Scottish Open misses the cut


THE Scottish Open, until two years ago one of the success stories of the PGA European Tour, has been killed off by a mixture of politics and mistaken policies. Its place in the calendar, in the week immediately before the British Open, is to be taken by the Loch Lomond World Invitational.

This latter was played for the first time this year, on the new course on the banks of Loch Lomond designed by Tom Weiskopf. The tournament and the course are the creations of an American multi millionaire, Lyle Anderson, a man who has almost limitless ambition in the game of golf.

Two years ago the Scottish Open, which bad been sponsored by Bells, finished a highly successful, eight year run at Gleneagles. It had attracted huge crowds, a fine field including Americans who wanted to try to qualify for the Open, and it had BBC television coverage. All that changed though when the European Tour sold off a number of events to Sky, including the Scottish Open.

This year the title was sold to the Tour itself in partnership with IMG, and the expectation was that it would continue at a venue other than Carnoustie. But the title may not have been IMG's principal interest, for what they bought off the sellers was a package which included the rights to the Rugby World Cup.
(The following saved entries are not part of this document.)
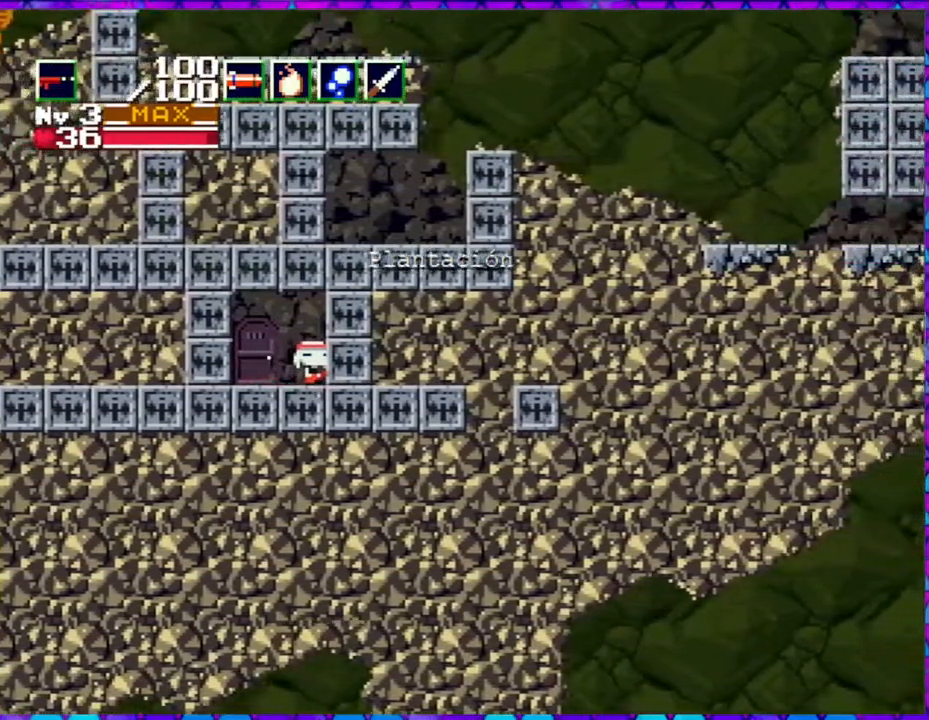
{"buttons": ["DPAD_LEFT"], "right_stick": "center", "events": []}
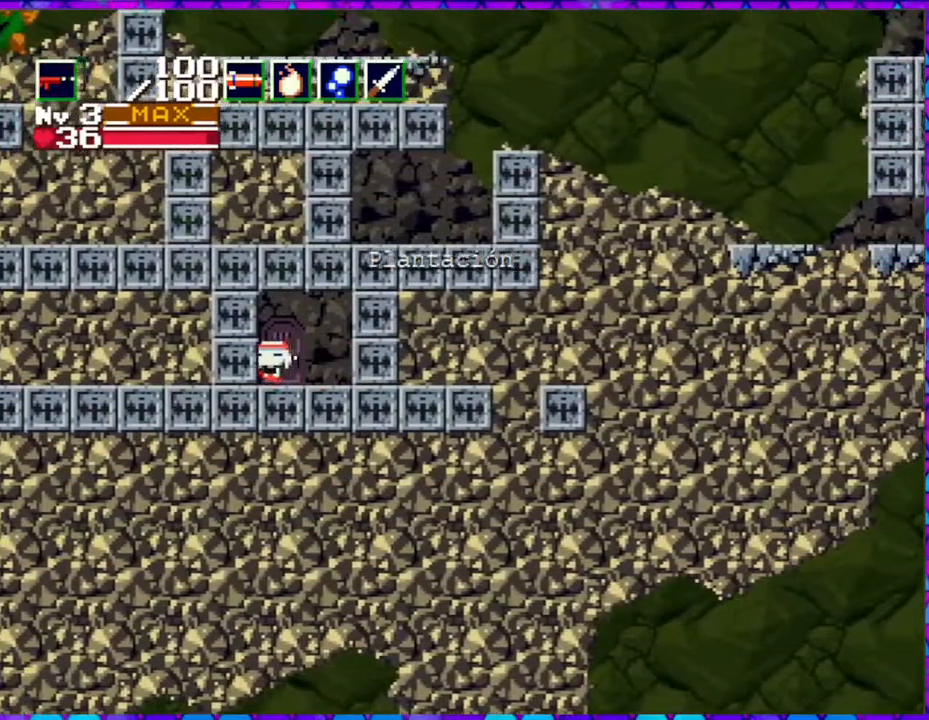
{"buttons": ["B", "DPAD_LEFT"], "right_stick": "center", "events": [[100, "B", "down"]]}
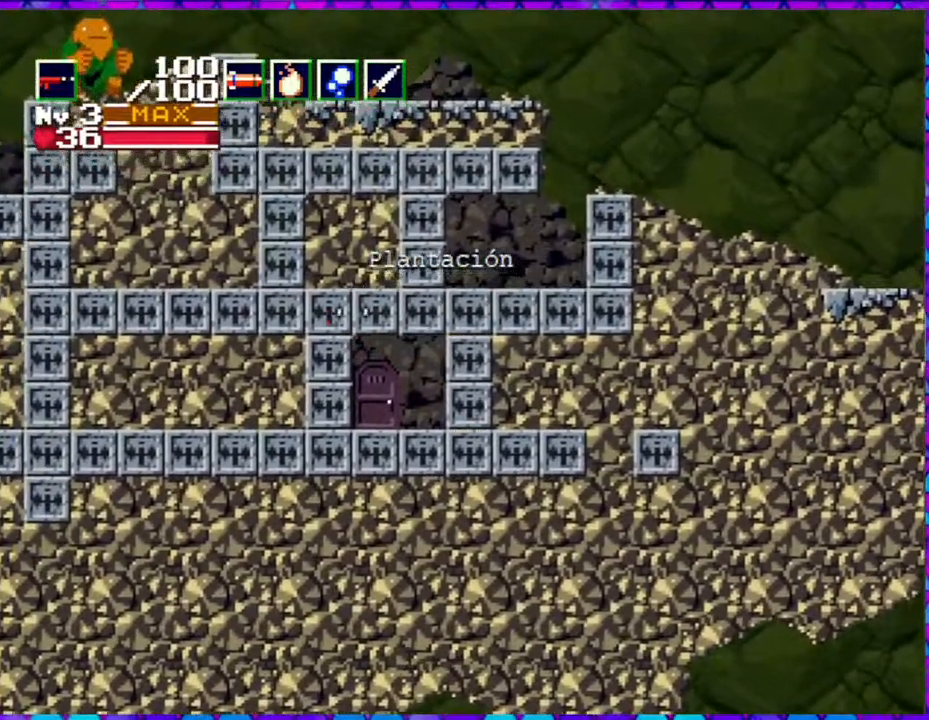
{"buttons": ["DPAD_LEFT"], "right_stick": "center", "events": [[200, "B", "up"]]}
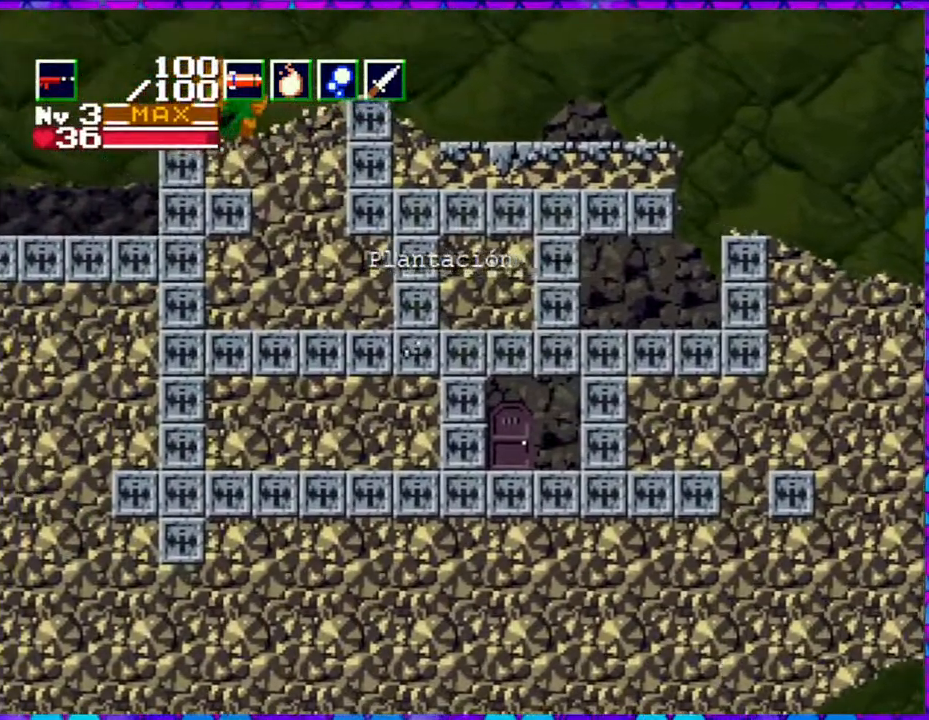
{"buttons": ["B", "DPAD_RIGHT"], "right_stick": "center", "events": [[100, "B", "down"], [100, "DPAD_LEFT", "up"], [367, "DPAD_RIGHT", "down"]]}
The World Tour is to make a limited start in 1998 and is currently projecting just one designated stroke play event. Anderson thinks that Scotland, the Home of Golf, should also be home to that event, and if his is the only tournament in town, so to speak, then where else could such an event be played but at Loch Lomond?

It is also expected that Anderson and Loch Lomond will be bidding against Ireland for the rights to stage the Ryder Cup in 2001.